A woman who was hit by a close-range gunshot to the chest was saved because of her silicone breast implants.
In a rare case study published to the SAGE medical journal, medical experts described how a silicone breast implant deflected a bullet away from the vital organs of a 30-year-old woman.
The shooting incident happened in Toronto, Canada in 2018. According to surgeon Giancarlo McEvenue, it is one of only a handful of instances recorded in the medical literature where someone’s breast implants played a key role in saving a patient’s life, and the first recorded instance of a silicone implant doing so.
According to medical experts, there are two types of breast implants approved for sale in the United States.
Both have a silicone outer shell, but one is saline-filled, while the other is silicone gel-filled.
These implants can vary in size, shell thickness, shell surface texture, and shape, and are typically used to increase breast size or to rebuild breast tissue, such as after a mastectomy or other damage to the breast.
While the details of the shooting are unclear, surgeon McEvenue told reporters that the patient barged into a local emergency department asking for treatment after being shot in the chest.
McEvenue, one of the treating surgeons said:
“She was talking — the trauma team was in disbelief at how well she was,”
“The bullet wound entry was on the left breast, but the rib fracture was on the right side. The bullet entered the skin on the left side first, and then ricocheted across her sternum into the right breast and broke her rib on the right side,”
“The implant caused the change in the trajectory of the bullet,”
Reports said the woman suffered a gunshot wound, broken ribs, and broken implants, but other than that, she was remarkably unscathed.
McEvenue added:
“On the left-hand side is the heart and lungs — if the bullet would have gone into the chest, she would have had a much more serious, possibly life-threatening injury.”
As the operation goes, medics found a hard, bullet-like object in the woman’s right lower anterior thoracic wall below the right breast.

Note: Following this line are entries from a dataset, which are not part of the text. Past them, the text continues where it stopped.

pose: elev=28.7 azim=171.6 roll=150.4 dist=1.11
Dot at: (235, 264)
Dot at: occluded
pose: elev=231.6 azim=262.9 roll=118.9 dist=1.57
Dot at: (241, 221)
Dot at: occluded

Using trauma radiographs, medical experts were able to find the bullet in the right lateral thoracic wall, a fractured rib and air bubbles in the left breast, and concluded that the bullet traveled from the left breast to the right thoracic wall.
After the operation, doctors said the patient was later evaluated and cleared by the trauma service, but reports said the firearm was never recovered and the shooter remains unknown.
The report also stated that doctors were able to treat the wound by removing the implants, irrigating the wound and prescribing a short course of antibiotics.